Yep. Actually, there will be no need for dealloc_pending after reworking
pci_remove_device() (see below).

> One aspect I didn't properly consider when making the suggestion: What if,
> without all VFs having gone away, the PF is re-added? In that case we
> would better recycle the existing structure. That's getting a little
> complicated, so maybe a better approach is to refuse the request (in
> pci_remove_device()) when the list isn't empty?

I set up a test case locally to remove a PF without removing the
associated VFs by hacking an SR-IOV PF driver. Although the PF driver
*should* remove the VFs first, it's completely up to the particular PF
driver how VFs/PFs are removed during hot-un-plug, in what order, or
whether at all to remove the VFs before removing the PF. Anyway, during
PF-only removal, at least the Linux PCI subsystem warns about it:

[  106.500334] igb 0000:01:00.0: driver left SR-IOV enabled after remove

Returning an error code in pci_remove_device() results in only a warning
from Linux:

[  106.507011] pci 0000:01:00.0: Failed to delete - passthrough or MSI/MSI-X might fail!

Despite the warning, Linux still proceeds to remove the PF, and we would
retain a stale PF in Xen. Re-adding (hotplugging) the just-removed PF
led to Xen crashing in another weird way.

To handle this more gracefully, I suggest removing the VFs right away
along with the PF in pci_remove_device() when a PF removal request comes
along. This would satisfy the test case described here without Xen
crashing.

>> @@ -700,10 +722,22 @@ int pci_add_device(u16 seg, u8 bus, u8 devfn,
>>           * extended function.
>>           */
>>          if ( pdev->info.is_virtfn )
>> +        {
>> +            struct pci_dev *pf_pdev;
>> +
>>              pdev->info.is_extfn = pf_is_extfn;
>> +            pf_pdev = pci_get_pdev(NULL,
>> +                                   PCI_SBDF(seg, info->physfn.bus,
>> +                                            info->physfn.devfn));
>> +            if ( pf_pdev )
>> +            {
>> +                pdev->virtfn.pf_pdev = pf_pdev;
>> +                list_add(&pdev->virtfn.next, &pf_pdev->physfn.vf_list);
>> +            }
>> +        }
> 
> Hmm, yes, we can't really use the result of the earlier pci_get_pdev(), as
> we drop the lock intermediately. I wonder though if we wouldn't better fail
> the function if we can't find the PF instance.

• _Data to examine_
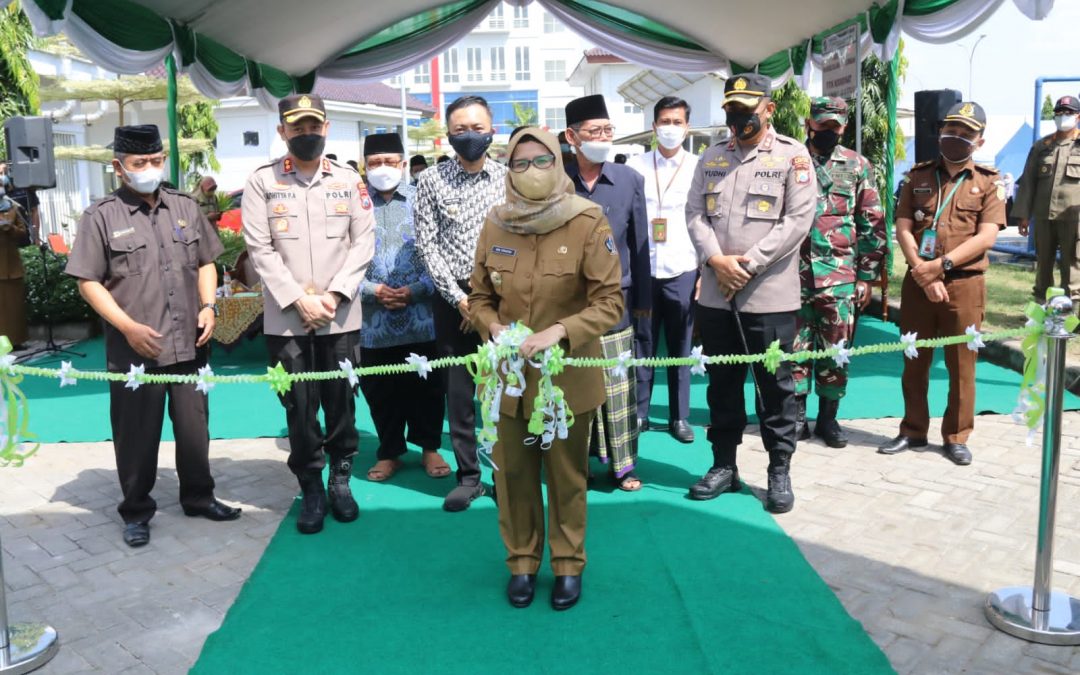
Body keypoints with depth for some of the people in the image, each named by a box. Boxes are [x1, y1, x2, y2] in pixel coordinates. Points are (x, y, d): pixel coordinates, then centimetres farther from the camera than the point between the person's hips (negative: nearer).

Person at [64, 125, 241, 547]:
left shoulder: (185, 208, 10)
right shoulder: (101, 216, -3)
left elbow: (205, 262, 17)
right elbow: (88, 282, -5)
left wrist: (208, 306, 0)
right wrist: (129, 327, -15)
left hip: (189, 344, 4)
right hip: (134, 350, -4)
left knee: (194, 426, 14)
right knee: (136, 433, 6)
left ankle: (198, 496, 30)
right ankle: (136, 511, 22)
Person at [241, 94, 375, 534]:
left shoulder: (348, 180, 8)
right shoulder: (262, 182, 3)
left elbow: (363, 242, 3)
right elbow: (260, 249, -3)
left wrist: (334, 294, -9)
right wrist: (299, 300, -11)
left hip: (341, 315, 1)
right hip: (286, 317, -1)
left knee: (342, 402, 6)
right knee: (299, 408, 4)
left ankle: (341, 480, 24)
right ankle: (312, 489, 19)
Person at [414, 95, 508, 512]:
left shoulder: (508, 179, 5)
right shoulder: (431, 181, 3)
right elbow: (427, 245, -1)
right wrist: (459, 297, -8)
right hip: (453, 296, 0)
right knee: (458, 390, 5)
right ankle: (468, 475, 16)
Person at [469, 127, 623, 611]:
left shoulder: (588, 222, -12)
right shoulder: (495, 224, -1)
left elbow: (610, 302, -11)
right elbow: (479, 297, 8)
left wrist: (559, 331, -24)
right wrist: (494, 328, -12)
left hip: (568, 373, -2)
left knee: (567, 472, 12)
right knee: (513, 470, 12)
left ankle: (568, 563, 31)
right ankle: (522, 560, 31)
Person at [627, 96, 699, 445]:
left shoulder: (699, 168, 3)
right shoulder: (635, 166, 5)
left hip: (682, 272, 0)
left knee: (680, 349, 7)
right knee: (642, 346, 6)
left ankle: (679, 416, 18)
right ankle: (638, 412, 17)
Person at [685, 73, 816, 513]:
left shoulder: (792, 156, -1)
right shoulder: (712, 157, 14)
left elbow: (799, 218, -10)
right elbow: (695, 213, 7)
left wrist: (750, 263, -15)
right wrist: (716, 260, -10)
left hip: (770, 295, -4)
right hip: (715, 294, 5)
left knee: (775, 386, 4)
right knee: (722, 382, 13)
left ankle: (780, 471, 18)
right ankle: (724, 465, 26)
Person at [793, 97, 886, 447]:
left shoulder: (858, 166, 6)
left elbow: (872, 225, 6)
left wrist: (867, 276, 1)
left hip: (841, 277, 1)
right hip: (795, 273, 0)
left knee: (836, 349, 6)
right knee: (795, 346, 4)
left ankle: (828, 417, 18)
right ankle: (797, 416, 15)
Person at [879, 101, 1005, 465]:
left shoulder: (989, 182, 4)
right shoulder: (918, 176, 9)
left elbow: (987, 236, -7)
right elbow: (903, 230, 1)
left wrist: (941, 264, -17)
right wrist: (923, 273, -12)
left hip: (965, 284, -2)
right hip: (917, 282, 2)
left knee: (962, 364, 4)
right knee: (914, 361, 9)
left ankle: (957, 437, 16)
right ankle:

• _What to work on_
Please write out, word for word, the part of the SR-IOV discussion above that begins at the words "Despite the warning, Linux" and ends after "another weird way.".

• _Result for this exercise_
Despite the warning, Linux still proceeds to remove the PF, and we would
retain a stale PF in Xen. Re-adding (hotplugging) the just-removed PF
led to Xen crashing in another weird way.